6. No China Recovery
Absent an unlikely loosening of President Xi Jinping’s grip on power or a radical pivot toward large-scale consumer stimulus and structural reform, China’s economy will underperform throughout 2024. Beijing’s failure to reform the country’s sputtering economic growth model, the country’s financial fragilities, and a crisis of public confidence will expose gaps in the Chinese Communist Party’s leadership capabilities and increase the risk of social instability.
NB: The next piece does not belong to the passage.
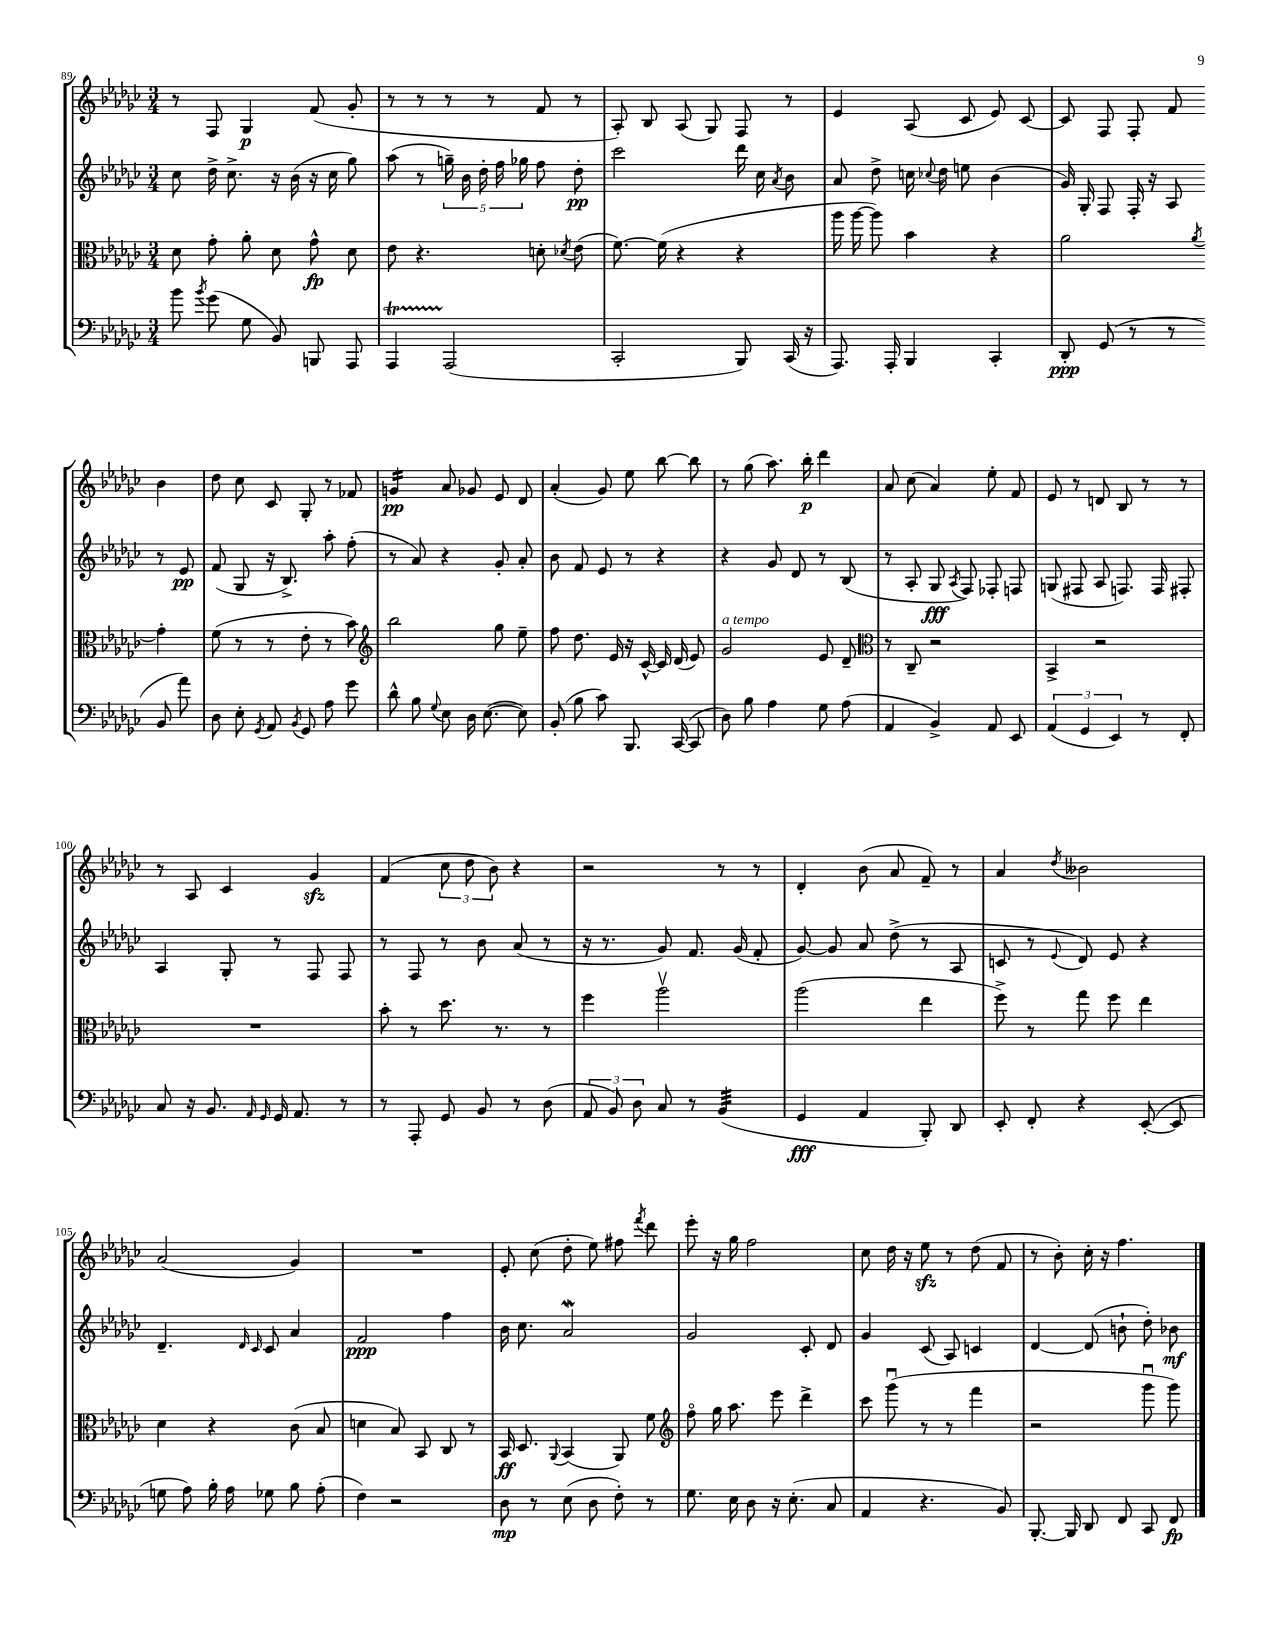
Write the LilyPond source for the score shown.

7. The fight for critical minerals
Critical minerals will be a crucial component in virtually every sector that will drive growth, innovation, and national security in the 21st century, from clean energy to advanced computing, biotechnology, transportation, and defense. In 2024, governments around the world will intensify their use of industrial policies and trade restrictions that disrupt the flow of the critical minerals.
8. No room for error
The global inflation shock that began in 2021 will continue to exert an economic and political drag in 2024. High interest rates caused by stubborn inflation will slow growth around the world, and governments will have little scope to stimulate growth or respond to shocks, heightening risk of financial stress, social unrest, and political instability.
9. El Nino is back
After a four-year absence, a powerful El Nino climate pattern will peak in the first half of this year, bringing extreme weather events that trigger food insecurity, increase water stress, disrupt logistics, spread disease, and foment migration and political instability, particularly in countries already weakened by the pandemic and the energy and food prices shocks created by the Ukraine war.
10. Risky business
Customers, employees, and investors—mostly on the progressive side—have brought the U.S. culture wars to corporate offices, and now courts, state legislatures, governors, and activist groups—mostly conservative ones—will hit back. Companies caught in the political and legal crossfire will face higher uncertainty and costs.
Red herrings
U.S.-China crisis
This will be another turbulent year for U.S.-China relations, particularly over Taiwan and tech competition, but domestic preoccupations have persuaded Presidents Joe Biden and Xi Jinping that better-managed relations serve both sides.
Populist takeover of European politics
Europe’s populists will continue to strike fear in the European political establishment, but limited setbacks for mainstream parties at European Parliament, national, and local elections will neither upend the European political order nor derail EU ambitions rejuvenated by the Covid-19 pandemic and Ukraine war.
BRICS vs. G7
Even after this year’s expansion, the BRICS will not emerge as a China-led rival to the G7.